Nirmala has some serious issues to deal with. She's been training alone here because her personal coach is not here with her. There is a limit on the number of coaches a nation can send with its team to the Olympics. The Indian Olympic Association (IOA) could not include her coach, Vijender Singh, in the India contingent.  What could have been done was that her coach, and personal coaches of other athletes, could have been brought here on IOA's expense and accommodated at an apartment near the Athletes Village. That way, they could have helped their wards.

Help!

So then, without her coach, Nirmala must ask the other coaches of the Indian athletics contingent to give her some time — to time her as she trains and executes trial runs at the track. “Today, they had their off day,” she says at the Athletes Village. “So I also did not go to the practice arena. I just stayed here at the Village, ran around a bit, did some mild training on my own.”

Nirmala has done very well to get to Rio, considering that she's done most of her running on hard dirt tracks. Until around two months ago, she says, she had been training on her own in her village, on a dirt track. That's not how Olympics medallists are made. It was only over the last two months that she moved to Rohtak and trained on a synthetic track.

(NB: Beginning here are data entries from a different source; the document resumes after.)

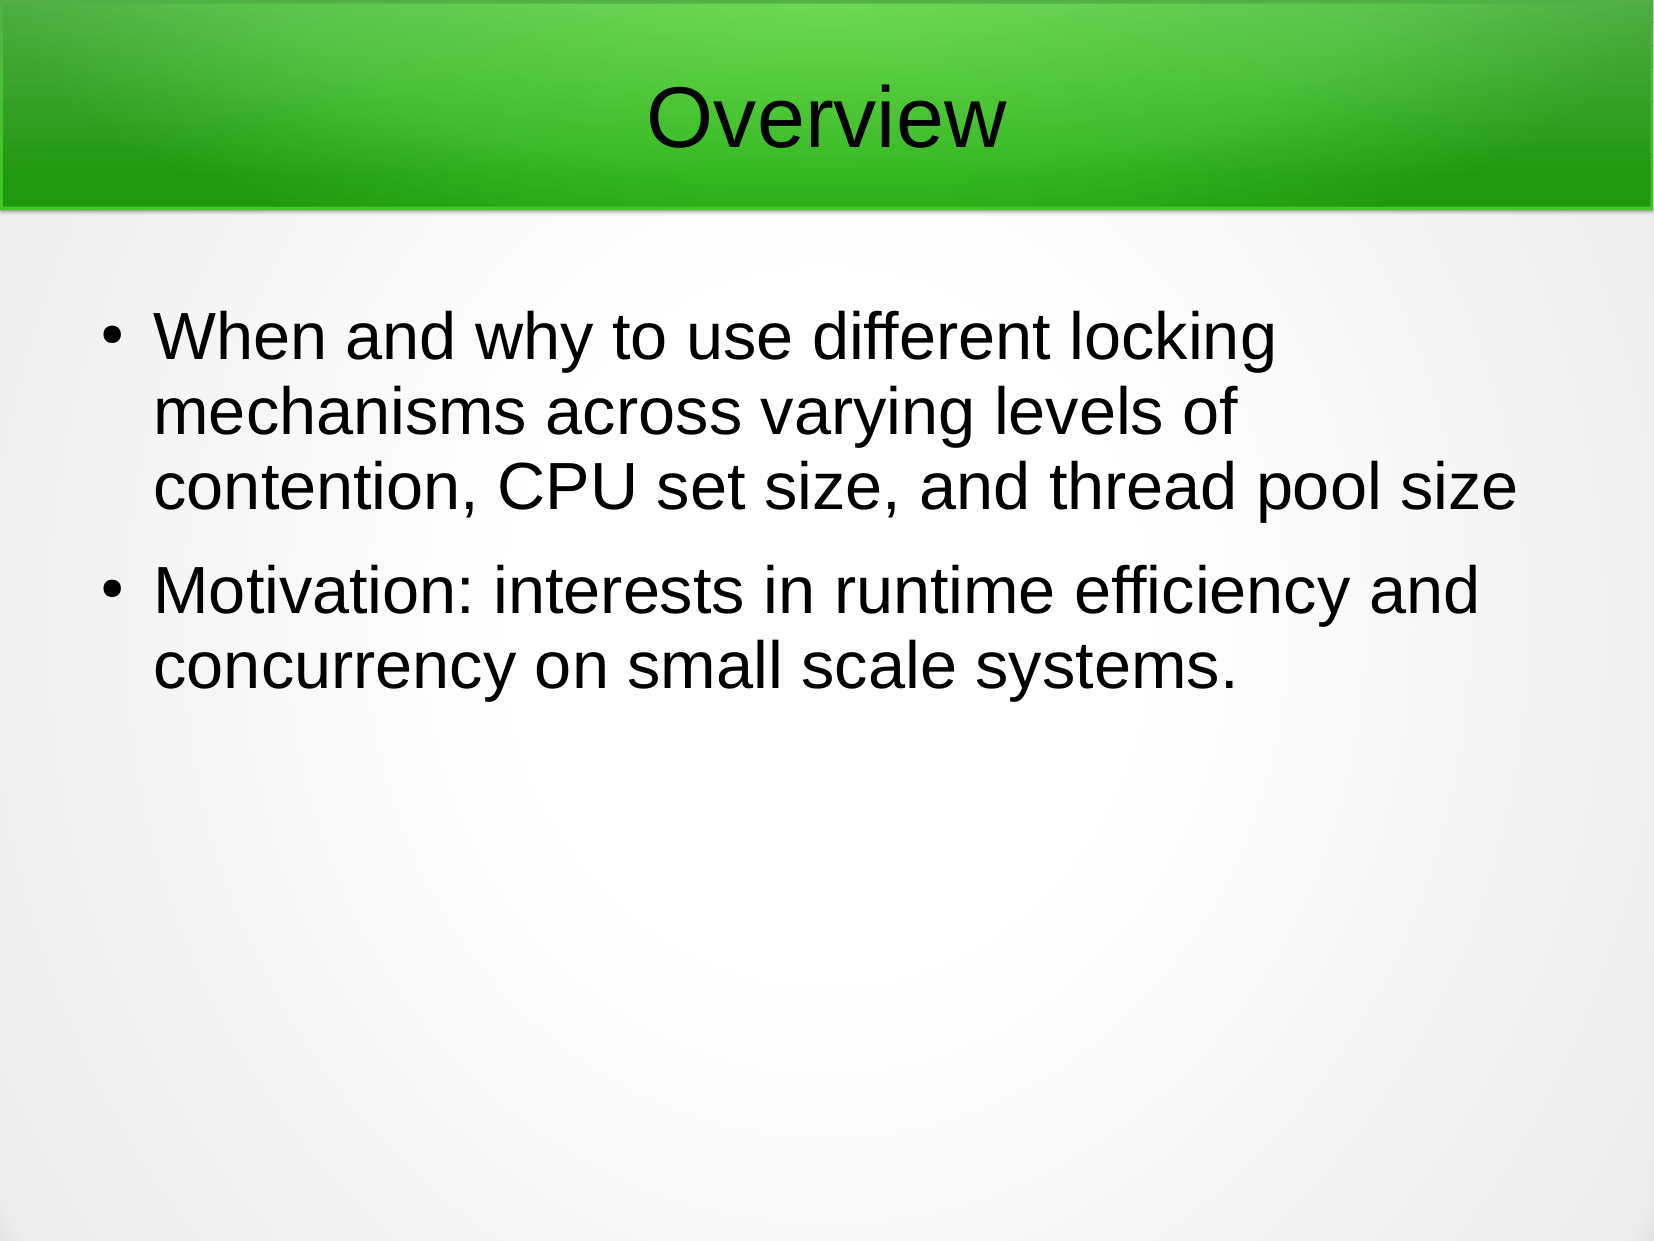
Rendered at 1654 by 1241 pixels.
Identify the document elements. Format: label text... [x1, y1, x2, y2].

list When and why to use different locking mechanisms across varying levels of contention, CPU set size, and thread pool size Motivation: interests in runtime efficiency and concurrency on small scale systems. [82, 299, 1571, 1019]
title Overview [82, 47, 1571, 189]
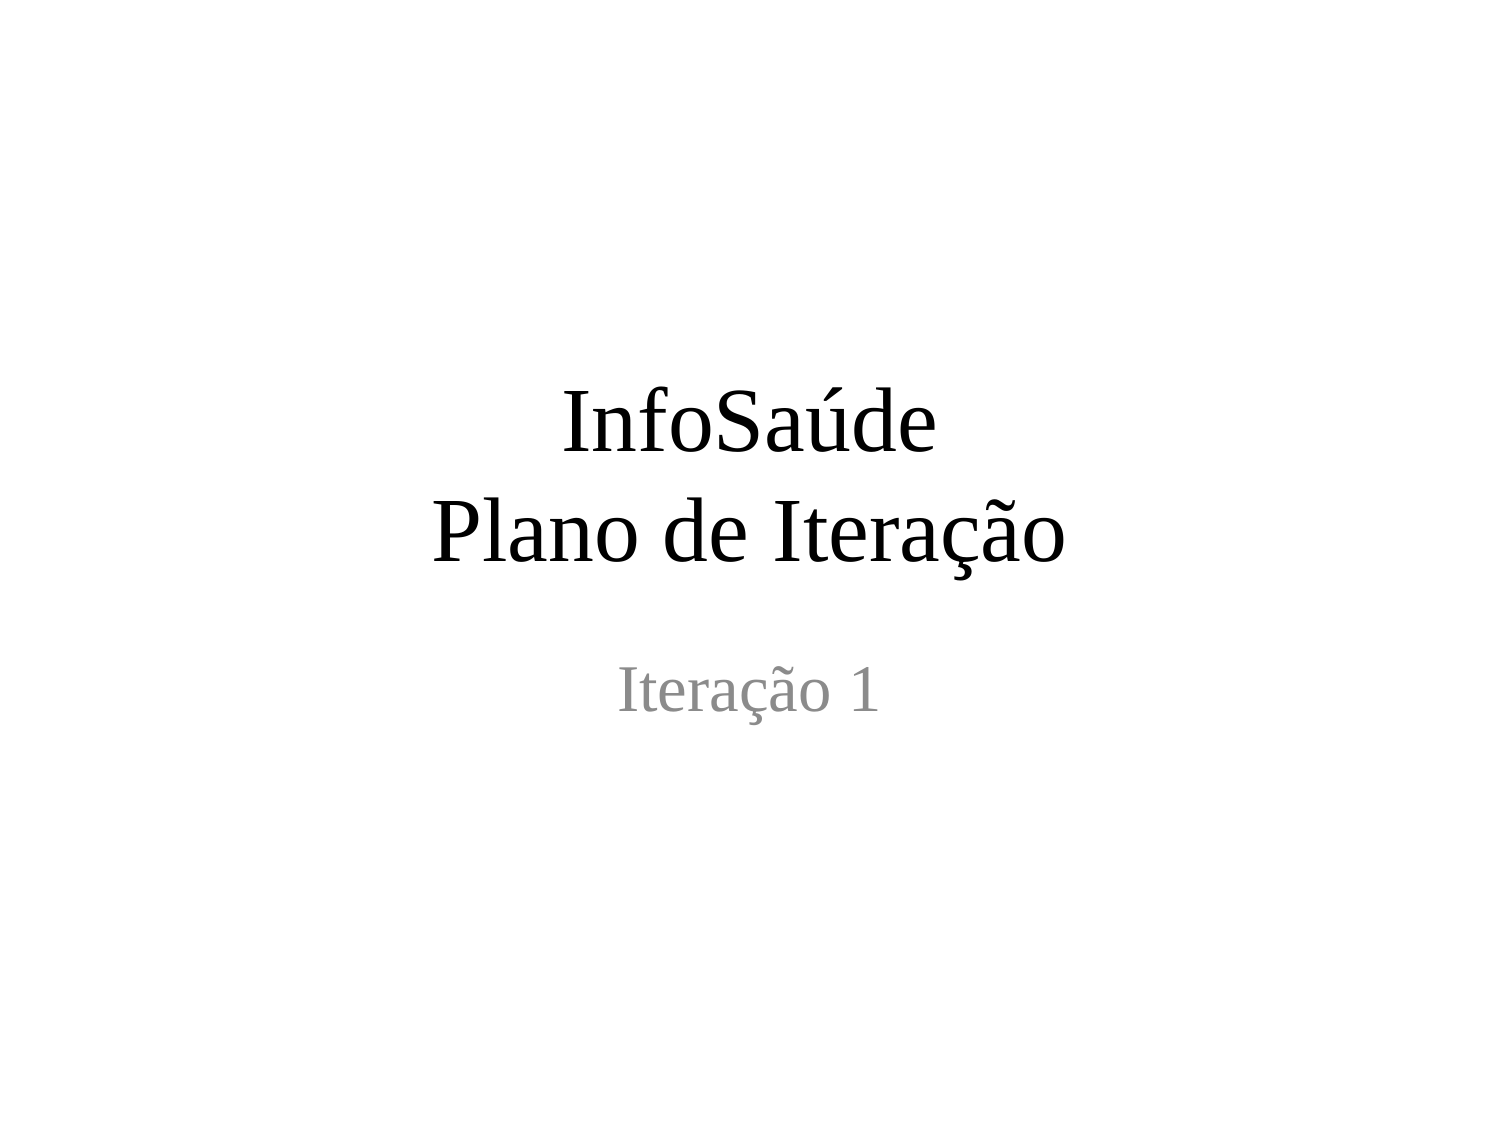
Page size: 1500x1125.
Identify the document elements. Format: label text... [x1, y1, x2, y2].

title InfoSaúde Plano de Iteração [112, 349, 1388, 591]
subtitle Iteração 1 [225, 637, 1275, 925]
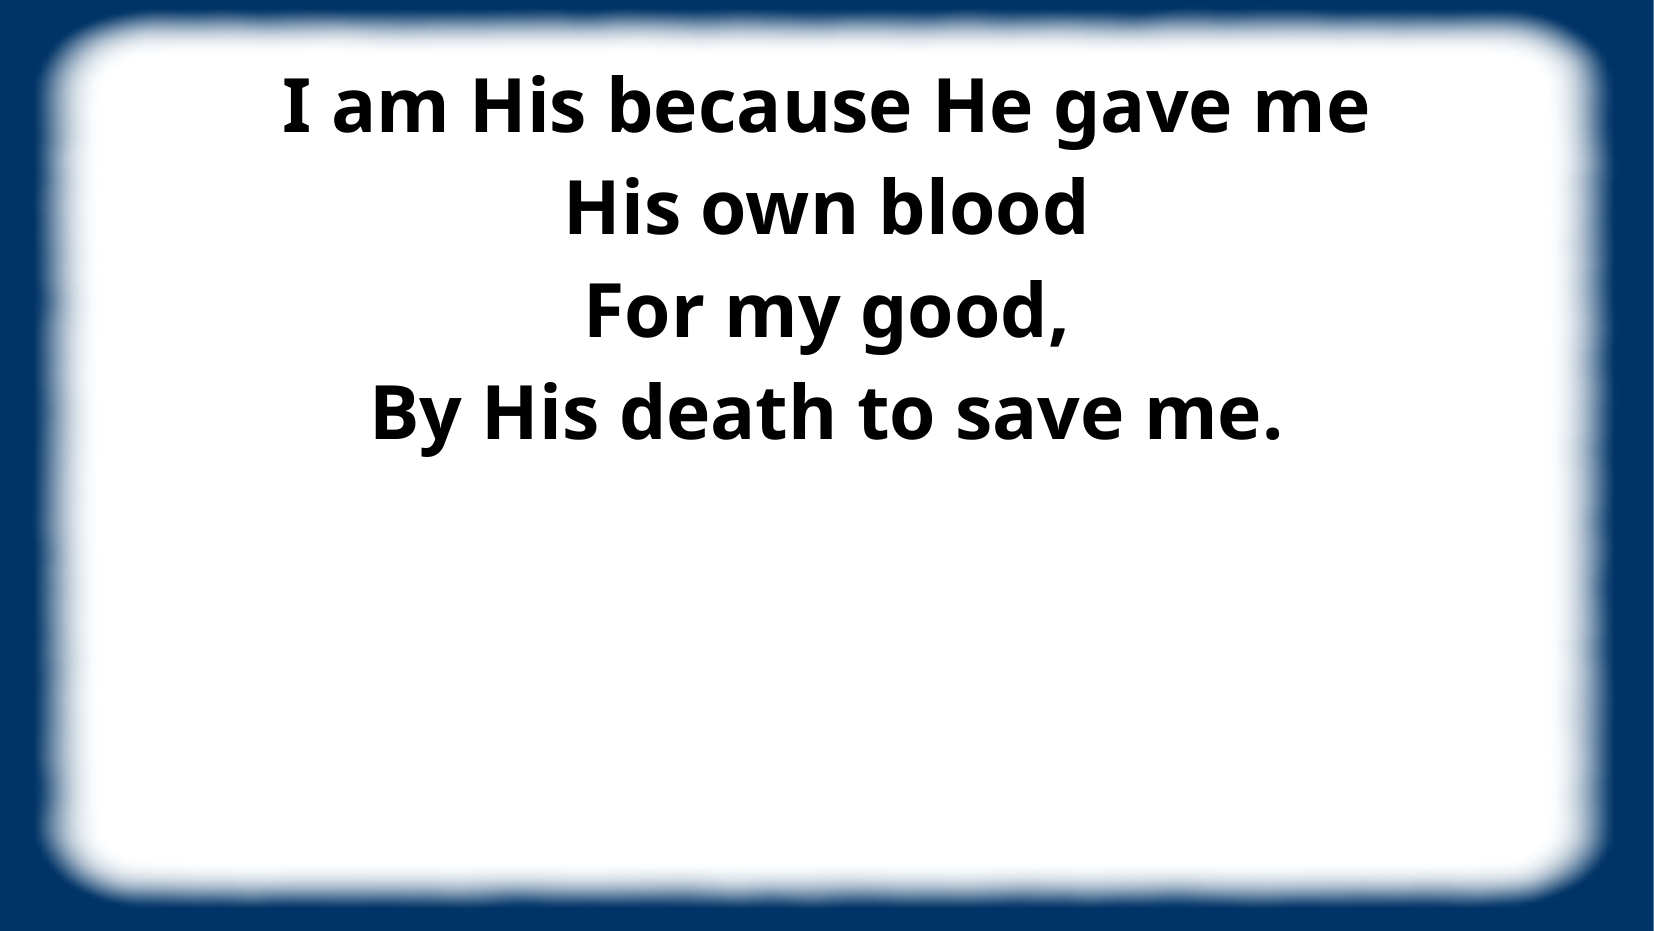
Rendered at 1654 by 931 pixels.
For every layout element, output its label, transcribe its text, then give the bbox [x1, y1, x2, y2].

picture [0, 0, 1654, 931]
text_box I am His because He gave me His own blood For my good, By His death to save me. [90, 45, 1546, 460]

Nirmala had turned in her personal best of 51.48 seconds in the 400m to qualify for the Rio Olympics. Some thought her sudden improvement was suspicious. The Athletics Federation of Indian president, Adille Sumariwalla, made some uncharitable and unkind comments about her — raising the suspicion that her improvement, her performances in spurts, could be aided by performance-enhancing drugs.

These comments from the top athletics official of India have sort of validated the suspicion against Nirmala. It seems bizarre that an official like Sumariwalla would make such comments against an athlete without a positive dope test against her — it would be much more prudent to privately investigate her coaches and her methods.

Nirmala's life, she says, has been quite tough. She comes from a village in Bhiwani, Chehad Khurd. Her father owns a tract of land that's not big enough to pay for professional athletics training. “The money for my training comes from creditors,” says Nirmala. “My father is in debt. Luckily, now that I've qualified for the Olympics, the Haryana government will pay me Rs 15 lakh, which I will use to repay my father's debts.” That's the story of perhaps any Indian athlete.

Srabani Nanda, the 200m sprinter, has her share of difficulties. She has an extremely supportive parent, her father, who took VRS from his regular job and tried his hand at several things, and now runs a sports club in Odisha. She's benefitted from state funding, and that has paid for her coaching. But she too is without a coach here. The 25-year-old has her first heat on August 15, and she trains without a coach --- she has to request India teammates or other coaches to observe her, time her or point out issues in her running.

Srbani's personal coach, Tarun Saha, too wasn't cleared to become part of the Indian contingent. “If the random coach I ask for help doesn't know much about my training and timing, how can he help me?” she says. “So, on my own, it's not easy for me.”

Even the coach of elite discus thrower Seema Punia isn't here — it's her husband Ankush Punia. He also could not get the accreditation to stay at the Village, and he opted to not come to Rio. “If he had not been able to stay in the Village, it would have been no use for him to come here,” Seema says.

The coaches of sprinter Dutee Chand and long jumper Renjith Maheshwary too weren't cleared to come here officially. However, the Sports Authority of India now plans to send some of the coaches of the above-named players here. It would involve expenses, but medals are won only by countries which provide limitless funding and support to their athletes.